It might be small, but according to head chef Pascal Deroubaix it's perfectly formed. And it has everything he needs to prepare the modern French cuisine offered on the menu at the 55-seat Bean Tree restaurant in Harpenden, Hertfordshire.Originally a coaching inn on the road to London, then converted to a private house, the building was bought last year by Ross McBeath, who had no hesitation in investing in good design and good equipment in the Bean Tree kitchen to make sure that the three-strong brigade had all the work surfaces, heat and cold it needed.
Deroubaix is full of praise for his kitchen. It all works, everything is to hand and in the nine months he's been working in the kitchen he hasn't sworn at a fridge or slammed an oven door. Much of the prime cooking equipment is from the Lincat heavy-duty Opus range, which complements the light-duty and medium-duty equipment for which the company is best known.
Centre stage of the prime cooking area is an Opus six-burner gas range including oven and a similar size Opus gas solid top with oven underneath. Having both an open burner range plus a solid top might seem extravagant, but Deroubaix says it gives a lot of flexibility for his cooking needs, from the faintest of simmer on a corner of the solid top to fierce heat on the main open-range burner.
The menu features a number of roast dishes, including meats and fish, where different oven temperatures are needed, which makes having two ovens very useful. Similarly, with pan-fried dishes popular on the menu such as turbot, asparagus and bean-sprout casserole served with a marjoram jus, more range space is needed than a single six-burner could provide.
There's not much call for deep-fat frying at the Bean Tree other than a few starters and garnishes, but because of the volumes of food the kitchen needs to produce on busy nights, a Lincat Opus twin-tank electric fryer is fitted. Seldom is more than one tank in use, and there's a strict rule of manual filtration every night, not least because the kitchen deep-fries in olive oil. Rather than the standard crisping oil temperature of 180°C, Deroubaix says he can achieve excellent crisping at 160°C in olive oil, which prolongs oil life.
One of the most popular starters is a crottin goats' cheese stuffed with dates, chicory and macerated prunes and deep-fried. It has to be crisp to work well, which can still be achieved with the combination of olive oil and the lower cooking temperature.
The combi-oven is a Swiss-built Franke six-grid, which Deroubaix says is faultless, particularly good at even heat distribution for delicate work such as souffl‚s and pastry. All bread is baked daily, and Deroubaix finds a few blasts of steam during bread-baking gives a far crisper crust.

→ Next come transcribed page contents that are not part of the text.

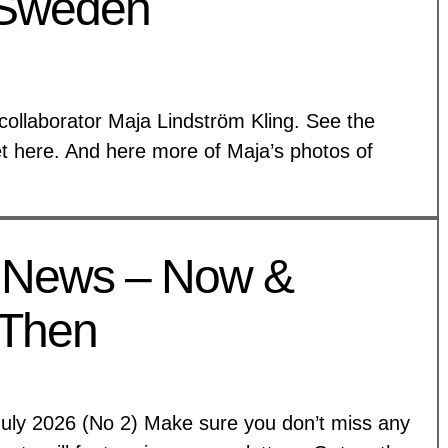
 Sweden
collaborator Maja Lindström Kling. See the
et here. And here more of Maja’s photos of
 News – Now &
Then
July 2026 (No 2) Make sure you don’t miss any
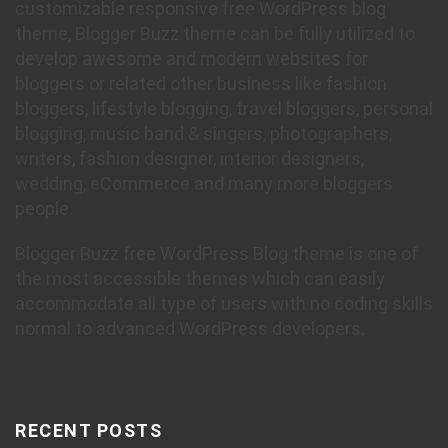
customizable responsive free WordPress blog
theme, Blogger Buzz theme can be fully utilized to
develop awesome and modern websites for
bloggers or related other business like fashion
bloggers, lifestyle blogging, travel bloggers, personal
blogging, music band & singers, photographers,
writers, fashion designer, interior designers,
wedding, eCommerce and many more bloggers
people.
Blogger Buzz free WordPress Blog theme is one of
the most accessible themes which can easily
accommodate all type of users with no coding skills
normal to advanced WordPress developers.
RECENT POSTS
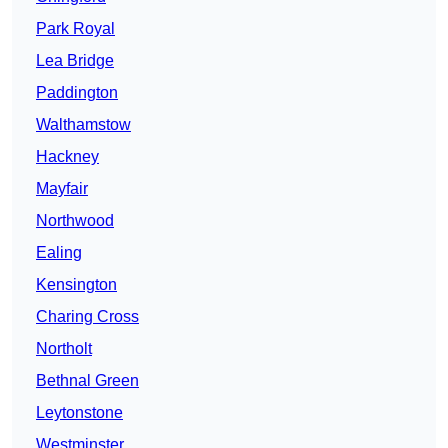
Park Royal
Lea Bridge
Paddington
Walthamstow
Hackney
Mayfair
Northwood
Ealing
Kensington
Charing Cross
Northolt
Bethnal Green
Leytonstone
Westminster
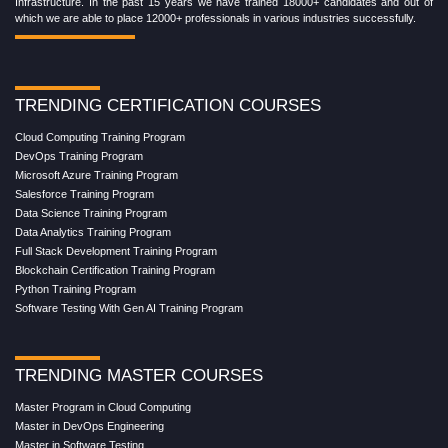
Infrastructure. In the past 15 years we have trained 18000+ candidates and out of
which we are able to place 12000+ professionals in various industries successfully.
TRENDING CERTIFICATION COURSES
Cloud Computing Training Program
DevOps Training Program
Microsoft Azure Training Program
Salesforce Training Program
Data Science Training Program
Data Analytics Training Program
Full Stack Development Training Program
Blockchain Certification Training Program
Python Training Program
Software Testing With Gen AI Training Program
TRENDING MASTER COURSES
Master Program in Cloud Computing
Master in DevOps Engineering
Master in Software Testing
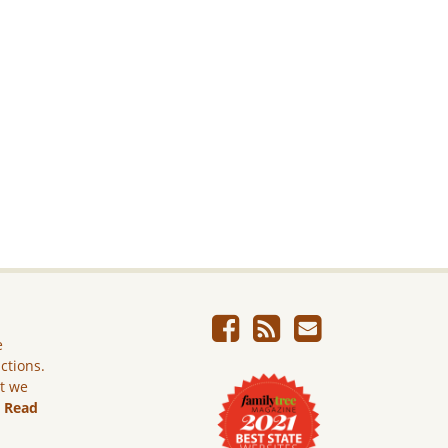
e
ictions.
ut we
.
Read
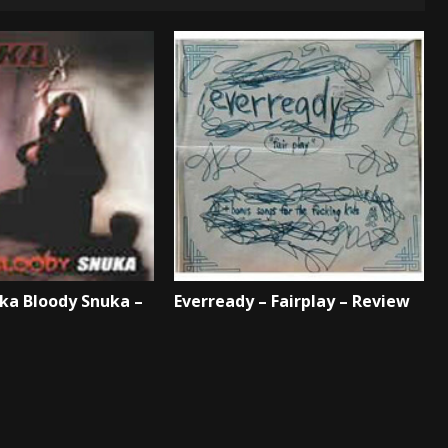
ka Bloody Snuka –
Everready – Fairplay – Review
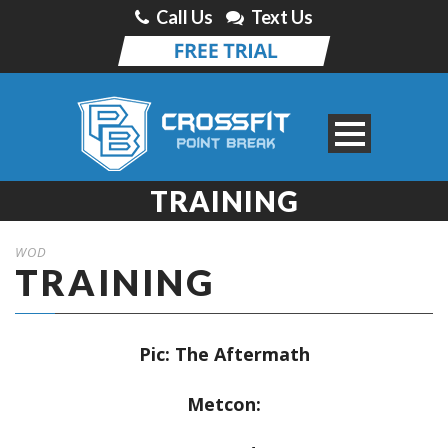
Call Us
Text Us
TRAINING
WOD
TRAINING
Pic:
The Aftermath
Metcon:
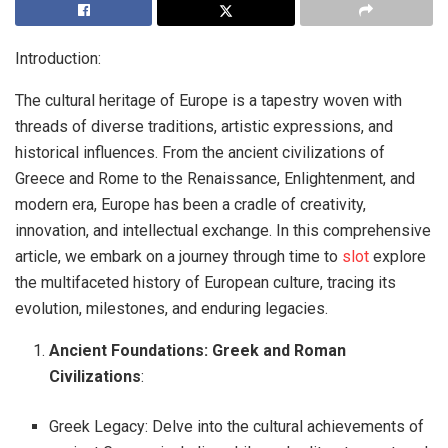
Introduction:
The cultural heritage of Europe is a tapestry woven with
threads of diverse traditions, artistic expressions, and
historical influences. From the ancient civilizations of
Greece and Rome to the Renaissance, Enlightenment, and
modern era, Europe has been a cradle of creativity,
innovation, and intellectual exchange. In this comprehensive
article, we embark on a journey through time to
slot
explore
the multifaceted history of European culture, tracing its
evolution, milestones, and enduring legacies.
Ancient Foundations: Greek and Roman
Civilizations
:
Greek Legacy: Delve into the cultural achievements of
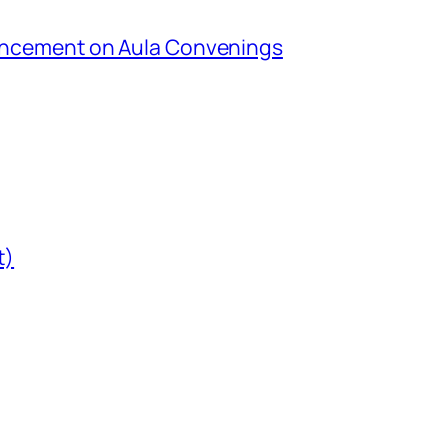
uncement on Aula Convenings
t)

Main kitchen refrigeration is from Gram, with a refrigerated drawer unit with stainless steel work surface and saladette wells at the back of the work surface for the hot section and a similar unit for the cold section, which Deroubaix says makes preparation work a lot simpler and quicker when making up complex desserts.
Ancillary equipment includes a Panasonic microwave, used mainly for specialist jobs such as chocolate work, melting butter and making some of the garnishes. The food processor is a Robot Coupe, which Deroubaix says he could never fault, but he reserves his greatest praise for his cookware, almost exclusively Bourgeat stainless steel. "I trained on it and I've used it everywhere I've worked. I just think it's the best," he says. "There's a special metal sandwich in the base which diffuses the heat and gives you a really even heat, even at low temperature."
The dishwash area is along one side of the kitchen and based around a Nelson SW700 high-performance cabinet machine with adjacent stainless steel sinks from Sissons, taps from Mechline and an IMC food waste disposal unit. Almost all the stainless steel tabling and fabrication in the kitchen was done by Olympic Catering Equipment, which also supplied most of the kitchen equipment and design.
The Bean Tree's basement area is used for dry goods storage and additional refrigeration. There's an upright Gram freezer and a Williams walk-in cold room. It's also where Deroubaix portions and vac-packs meat and fish.
Deroubaix says portioning and vac-packing immediately after delivery of fish is a way of maintaining absolute freshness with no flavour transfer or drying-out. "The vac-packer sounds like something that should belong in the mass-production kitchen, but it's one of the most useful bits of equipment a serious kitchen can have."